How to Uncover Powerful Data Stories with Python via @hamletbatista
There are many emotional and powerful stories hidden in gobs of data just waiting to be found.
When these stories get told, they have the power to change careers, businesses, and whole groups of people.
Take Whirlpool, for example. They discovered a socio-economic problem that they could leverage with their brand.
They mined data to find a social cause to align with and discovered that every day 4,000 students drop out of school because they cannot afford to keep their clothes clean.
Whirlpool donated washers and dryers to the schools with the most at-risk children and tracked attendance.
The brand found 90% of these students had improved attendance rates and close to the same amount of children had improved class participation. The campaign was so effective that it won a number of awards, including the Cannes Lions Grand Prix for Creative Data Collection and Research.
While big brands can afford to hire award-winning creative agencies that can produce campaigns like this one, for most small businesses, that is out of the question.
One way to get into the spotlight is to find powerful stories that are yet to be discovered because of the gap that exists between marketers and data scientists.
I introduced a simple framework to do this which is around reframing already popular visualizations. The opportunity to reframe exists because marketers and developers operate in silos.
As a marketer, when you handoff a data project to a developer, the first thing they do is remove the context.
The developer’s job is to generalize. But, when you get their results back, you need to add the context back so you can personalize.
Without the user context, the developer is unable to ask the right questions that can lead to making strong emotional connections.
In this article, I’m going to walk you over one example to show you how you can come up with powerful visualization and data stories by piggybacking on popular ones.
Here is our plan of action.
- We are going to rebuild a popular data visualization from the subreddit Data is Beautiful.
- We will collect data from public web pages (including some of it from moving charts).
- We will reframe the visualization by asking different questions than the original author.

**Problem statement:**
Please decide whether each statement agrees with the data stories article, answering yes or no and quoting the deciding words: (a) Whirlpool found that 4,000 students drop out of school every day because they cannot afford to keep their clothes clean. (b) Whirlpool donated washers and dryers to every school in the country. (c) The plan of action includes rebuilding a popular visualization from the subreddit Data is Beautiful.

[Image segmentation entries]
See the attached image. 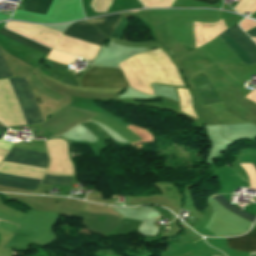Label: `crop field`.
<instances>
[{
  "label": "crop field",
  "instance_id": "crop-field-1",
  "mask_svg": "<svg viewBox=\"0 0 256 256\" xmlns=\"http://www.w3.org/2000/svg\"><path fill=\"white\" fill-rule=\"evenodd\" d=\"M4 161L44 168H47L49 163L47 154L16 148H13ZM41 179L39 177L0 172V184L5 185L35 189Z\"/></svg>",
  "mask_w": 256,
  "mask_h": 256
},
{
  "label": "crop field",
  "instance_id": "crop-field-2",
  "mask_svg": "<svg viewBox=\"0 0 256 256\" xmlns=\"http://www.w3.org/2000/svg\"><path fill=\"white\" fill-rule=\"evenodd\" d=\"M237 24L225 32L238 44L254 64L256 63V44L240 30ZM225 32L218 37L237 55L242 63L252 65L250 59Z\"/></svg>",
  "mask_w": 256,
  "mask_h": 256
},
{
  "label": "crop field",
  "instance_id": "crop-field-3",
  "mask_svg": "<svg viewBox=\"0 0 256 256\" xmlns=\"http://www.w3.org/2000/svg\"><path fill=\"white\" fill-rule=\"evenodd\" d=\"M26 124L41 123L28 83L23 77L9 79Z\"/></svg>",
  "mask_w": 256,
  "mask_h": 256
},
{
  "label": "crop field",
  "instance_id": "crop-field-4",
  "mask_svg": "<svg viewBox=\"0 0 256 256\" xmlns=\"http://www.w3.org/2000/svg\"><path fill=\"white\" fill-rule=\"evenodd\" d=\"M82 86L124 87L127 82L119 69L92 68L81 80Z\"/></svg>",
  "mask_w": 256,
  "mask_h": 256
},
{
  "label": "crop field",
  "instance_id": "crop-field-5",
  "mask_svg": "<svg viewBox=\"0 0 256 256\" xmlns=\"http://www.w3.org/2000/svg\"><path fill=\"white\" fill-rule=\"evenodd\" d=\"M67 34L86 39L98 44L103 45L105 40L104 36H102L96 29L89 26L85 22H75L70 27L67 28L66 32Z\"/></svg>",
  "mask_w": 256,
  "mask_h": 256
},
{
  "label": "crop field",
  "instance_id": "crop-field-6",
  "mask_svg": "<svg viewBox=\"0 0 256 256\" xmlns=\"http://www.w3.org/2000/svg\"><path fill=\"white\" fill-rule=\"evenodd\" d=\"M228 247L239 251L249 252L256 251V230L251 231L243 236L226 238Z\"/></svg>",
  "mask_w": 256,
  "mask_h": 256
},
{
  "label": "crop field",
  "instance_id": "crop-field-7",
  "mask_svg": "<svg viewBox=\"0 0 256 256\" xmlns=\"http://www.w3.org/2000/svg\"><path fill=\"white\" fill-rule=\"evenodd\" d=\"M120 16L121 15L119 14H115L110 16L93 18L85 21L97 27L98 30L105 36L112 37Z\"/></svg>",
  "mask_w": 256,
  "mask_h": 256
},
{
  "label": "crop field",
  "instance_id": "crop-field-8",
  "mask_svg": "<svg viewBox=\"0 0 256 256\" xmlns=\"http://www.w3.org/2000/svg\"><path fill=\"white\" fill-rule=\"evenodd\" d=\"M0 34L3 35V36L8 37L10 39H13V40H15L17 42H20V43H22V44H24L26 46H29V47H31L33 49H36V50H38L40 52H43V53H45L47 55H49V53L51 51L50 49H48V48H46V47H44L42 45H39V44H37L35 42H32V41H30V40H28V39H26L24 37H21V36L16 35V34H14L12 32H9V31L5 30V28L0 30Z\"/></svg>",
  "mask_w": 256,
  "mask_h": 256
},
{
  "label": "crop field",
  "instance_id": "crop-field-9",
  "mask_svg": "<svg viewBox=\"0 0 256 256\" xmlns=\"http://www.w3.org/2000/svg\"><path fill=\"white\" fill-rule=\"evenodd\" d=\"M52 0H24V10L45 15Z\"/></svg>",
  "mask_w": 256,
  "mask_h": 256
},
{
  "label": "crop field",
  "instance_id": "crop-field-10",
  "mask_svg": "<svg viewBox=\"0 0 256 256\" xmlns=\"http://www.w3.org/2000/svg\"><path fill=\"white\" fill-rule=\"evenodd\" d=\"M214 200L216 202H218L220 205H222L224 208H226L227 210L249 220V221H254L256 215L255 214H251L242 210L237 209L236 207L230 205L221 195L214 197Z\"/></svg>",
  "mask_w": 256,
  "mask_h": 256
},
{
  "label": "crop field",
  "instance_id": "crop-field-11",
  "mask_svg": "<svg viewBox=\"0 0 256 256\" xmlns=\"http://www.w3.org/2000/svg\"><path fill=\"white\" fill-rule=\"evenodd\" d=\"M72 177L46 175L42 184L70 186Z\"/></svg>",
  "mask_w": 256,
  "mask_h": 256
},
{
  "label": "crop field",
  "instance_id": "crop-field-12",
  "mask_svg": "<svg viewBox=\"0 0 256 256\" xmlns=\"http://www.w3.org/2000/svg\"><path fill=\"white\" fill-rule=\"evenodd\" d=\"M11 76L1 54H0V77Z\"/></svg>",
  "mask_w": 256,
  "mask_h": 256
},
{
  "label": "crop field",
  "instance_id": "crop-field-13",
  "mask_svg": "<svg viewBox=\"0 0 256 256\" xmlns=\"http://www.w3.org/2000/svg\"><path fill=\"white\" fill-rule=\"evenodd\" d=\"M8 129L0 127V139H2L3 135ZM12 146V143L0 140V147L9 150ZM12 148V147H11Z\"/></svg>",
  "mask_w": 256,
  "mask_h": 256
},
{
  "label": "crop field",
  "instance_id": "crop-field-14",
  "mask_svg": "<svg viewBox=\"0 0 256 256\" xmlns=\"http://www.w3.org/2000/svg\"><path fill=\"white\" fill-rule=\"evenodd\" d=\"M196 1L210 3V4H215V3L219 2L218 0H196Z\"/></svg>",
  "mask_w": 256,
  "mask_h": 256
},
{
  "label": "crop field",
  "instance_id": "crop-field-15",
  "mask_svg": "<svg viewBox=\"0 0 256 256\" xmlns=\"http://www.w3.org/2000/svg\"><path fill=\"white\" fill-rule=\"evenodd\" d=\"M247 33L249 34L250 37H256V28Z\"/></svg>",
  "mask_w": 256,
  "mask_h": 256
},
{
  "label": "crop field",
  "instance_id": "crop-field-16",
  "mask_svg": "<svg viewBox=\"0 0 256 256\" xmlns=\"http://www.w3.org/2000/svg\"><path fill=\"white\" fill-rule=\"evenodd\" d=\"M172 220H173V218H172Z\"/></svg>",
  "mask_w": 256,
  "mask_h": 256
},
{
  "label": "crop field",
  "instance_id": "crop-field-17",
  "mask_svg": "<svg viewBox=\"0 0 256 256\" xmlns=\"http://www.w3.org/2000/svg\"><path fill=\"white\" fill-rule=\"evenodd\" d=\"M161 217V216H160ZM159 218V217H158Z\"/></svg>",
  "mask_w": 256,
  "mask_h": 256
}]
</instances>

**Output below:**
(a) Yes: "every day 4,000 students drop out of school because they cannot afford to keep their clothes clean."
(b) No: "Whirlpool donated washers and dryers to the schools with the most at-risk children and tracked attendance."
(c) Yes: "We are going to rebuild a popular data visualization from the subreddit Data is Beautiful."